Document text ->
——————————
Swegle, a Virginia native who graduated from the U.S. Naval Academy in 2017, became the Navy’s first Black female strike pilot after completing tactical strike training on July 7. A strike pilot flies the Navy’s strike aircraft, including fighter jets like the F/A-18 Super Hornet and the F-35C Joint Strike Fighter, or the EA-18G Growler electronic warfare aircraft.

She will now report to the “Vikings” of Electronic Attack Squadron 129 at Naval Air Station Whidbey Island in Washington to begin training as an EA-18G Growler pilot. The squadron trains new naval aviators, naval flight officers and naval aircrew in electronic warfare tactics, techniques and procedures in preparation for their fleet assignments, according to the Navy.
——————————
Stored data entries ->

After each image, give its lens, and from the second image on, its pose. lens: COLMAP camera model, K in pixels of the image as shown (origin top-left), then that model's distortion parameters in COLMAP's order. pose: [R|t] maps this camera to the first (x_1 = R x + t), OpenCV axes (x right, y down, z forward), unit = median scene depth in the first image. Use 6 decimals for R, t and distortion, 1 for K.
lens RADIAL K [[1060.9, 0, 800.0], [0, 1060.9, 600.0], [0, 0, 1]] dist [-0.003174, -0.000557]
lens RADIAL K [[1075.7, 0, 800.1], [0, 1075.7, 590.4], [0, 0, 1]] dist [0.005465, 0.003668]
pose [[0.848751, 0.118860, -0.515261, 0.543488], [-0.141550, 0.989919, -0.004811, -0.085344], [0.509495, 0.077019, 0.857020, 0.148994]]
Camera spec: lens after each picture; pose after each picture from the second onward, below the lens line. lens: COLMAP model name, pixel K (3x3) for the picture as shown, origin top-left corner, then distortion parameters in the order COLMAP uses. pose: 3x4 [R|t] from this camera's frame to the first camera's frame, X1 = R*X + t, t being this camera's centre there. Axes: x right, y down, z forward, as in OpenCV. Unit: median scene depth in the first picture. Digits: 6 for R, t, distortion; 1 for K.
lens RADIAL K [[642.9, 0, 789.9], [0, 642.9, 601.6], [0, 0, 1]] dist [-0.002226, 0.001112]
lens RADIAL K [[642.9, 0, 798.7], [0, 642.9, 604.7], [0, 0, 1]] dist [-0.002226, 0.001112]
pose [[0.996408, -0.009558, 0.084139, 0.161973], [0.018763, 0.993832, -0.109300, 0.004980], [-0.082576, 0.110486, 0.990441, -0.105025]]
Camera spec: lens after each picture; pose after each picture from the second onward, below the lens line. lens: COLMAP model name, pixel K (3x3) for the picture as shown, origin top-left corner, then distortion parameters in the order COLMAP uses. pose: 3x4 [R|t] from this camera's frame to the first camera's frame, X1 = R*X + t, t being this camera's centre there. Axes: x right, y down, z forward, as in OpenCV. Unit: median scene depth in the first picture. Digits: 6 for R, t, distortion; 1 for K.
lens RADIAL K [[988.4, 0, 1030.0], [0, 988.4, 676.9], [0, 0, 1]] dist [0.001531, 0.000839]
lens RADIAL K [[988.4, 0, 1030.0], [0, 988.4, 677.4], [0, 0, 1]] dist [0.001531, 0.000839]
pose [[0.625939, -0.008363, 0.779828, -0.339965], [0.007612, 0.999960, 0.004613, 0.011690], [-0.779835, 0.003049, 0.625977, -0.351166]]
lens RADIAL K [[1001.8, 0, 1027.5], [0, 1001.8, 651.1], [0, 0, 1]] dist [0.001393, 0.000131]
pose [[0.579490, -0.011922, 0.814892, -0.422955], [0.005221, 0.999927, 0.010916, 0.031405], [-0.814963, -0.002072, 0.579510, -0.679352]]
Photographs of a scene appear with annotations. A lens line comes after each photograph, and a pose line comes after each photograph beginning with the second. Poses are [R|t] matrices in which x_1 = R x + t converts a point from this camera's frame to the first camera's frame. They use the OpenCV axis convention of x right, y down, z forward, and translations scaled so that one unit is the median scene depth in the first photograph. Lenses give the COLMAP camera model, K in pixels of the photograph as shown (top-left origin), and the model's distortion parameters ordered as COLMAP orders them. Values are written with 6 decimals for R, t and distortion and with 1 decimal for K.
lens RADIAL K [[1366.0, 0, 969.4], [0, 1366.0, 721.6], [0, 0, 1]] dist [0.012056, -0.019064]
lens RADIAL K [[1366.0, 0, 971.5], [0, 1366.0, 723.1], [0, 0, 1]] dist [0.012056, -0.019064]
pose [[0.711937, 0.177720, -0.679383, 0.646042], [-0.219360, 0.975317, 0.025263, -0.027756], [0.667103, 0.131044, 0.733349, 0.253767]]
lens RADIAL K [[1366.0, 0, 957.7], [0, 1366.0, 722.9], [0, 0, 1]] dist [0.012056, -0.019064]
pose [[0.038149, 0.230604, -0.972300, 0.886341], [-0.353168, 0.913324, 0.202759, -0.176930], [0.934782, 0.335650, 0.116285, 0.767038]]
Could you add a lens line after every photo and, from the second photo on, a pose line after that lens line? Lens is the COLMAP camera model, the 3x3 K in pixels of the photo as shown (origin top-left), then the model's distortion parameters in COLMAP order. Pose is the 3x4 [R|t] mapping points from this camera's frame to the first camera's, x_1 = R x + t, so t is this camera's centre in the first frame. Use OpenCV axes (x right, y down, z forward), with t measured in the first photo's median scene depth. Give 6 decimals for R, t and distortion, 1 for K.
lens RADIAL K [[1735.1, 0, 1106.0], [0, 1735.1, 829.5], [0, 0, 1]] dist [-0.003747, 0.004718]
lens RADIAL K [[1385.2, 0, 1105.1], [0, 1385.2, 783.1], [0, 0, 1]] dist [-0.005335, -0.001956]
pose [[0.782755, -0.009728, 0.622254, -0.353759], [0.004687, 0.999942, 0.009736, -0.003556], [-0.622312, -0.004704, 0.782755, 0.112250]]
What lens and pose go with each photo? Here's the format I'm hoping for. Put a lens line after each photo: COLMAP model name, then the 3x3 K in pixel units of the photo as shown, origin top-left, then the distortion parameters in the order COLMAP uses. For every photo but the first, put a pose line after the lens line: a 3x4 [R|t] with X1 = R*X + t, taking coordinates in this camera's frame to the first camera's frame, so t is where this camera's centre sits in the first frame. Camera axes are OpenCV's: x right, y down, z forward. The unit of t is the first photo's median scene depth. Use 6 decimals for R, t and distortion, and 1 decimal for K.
——————————
Directions ->
**1)** Can you give the stretch of the records from their start through the line containing "0.077019, 0.857020, 0.148994]]" again, with "image" changed to "frame" and everything else left as it is?
**2)** What might come next in the article about Swegle becoming the Navy's first Black female strike pilot? Continue it from its final sentence.

Outputs in order ->
**1)**
After each frame, give its lens, and from the second frame on, its pose. lens: COLMAP camera model, K in pixels of the frame as shown (origin top-left), then that model's distortion parameters in COLMAP's order. pose: [R|t] maps this camera to the first (x_1 = R x + t), OpenCV axes (x right, y down, z forward), unit = median scene depth in the first frame. Use 6 decimals for R, t and distortion, 1 for K.
lens RADIAL K [[1060.9, 0, 800.0], [0, 1060.9, 600.0], [0, 0, 1]] dist [-0.003174, -0.000557]
lens RADIAL K [[1075.7, 0, 800.1], [0, 1075.7, 590.4], [0, 0, 1]] dist [0.005465, 0.003668]
pose [[0.848751, 0.118860, -0.515261, 0.543488], [-0.141550, 0.989919, -0.004811, -0.085344], [0.509495, 0.077019, 0.857020, 0.148994]]

**2)**
“I’m excited to have this opportunity to work harder and fly high performance jet aircraft in the fleet,” Swegle said in a statement. “It would’ve been nice to see someone who looked like me in this role; I never intended to be the first. I hope it’s encouraging to other people.”

Swegle’s groundbreaking accomplishment follows those of other women who have made history in the U.S. Navy, such as Rosemary Mariner, who became the first female jet pilot in 1974, and Brenda Robinson, the first Black woman to become a Navy flight instructor, evaluator and VIP transport pilot in the 1980s, according to the non-profit organization Women in Aviation International.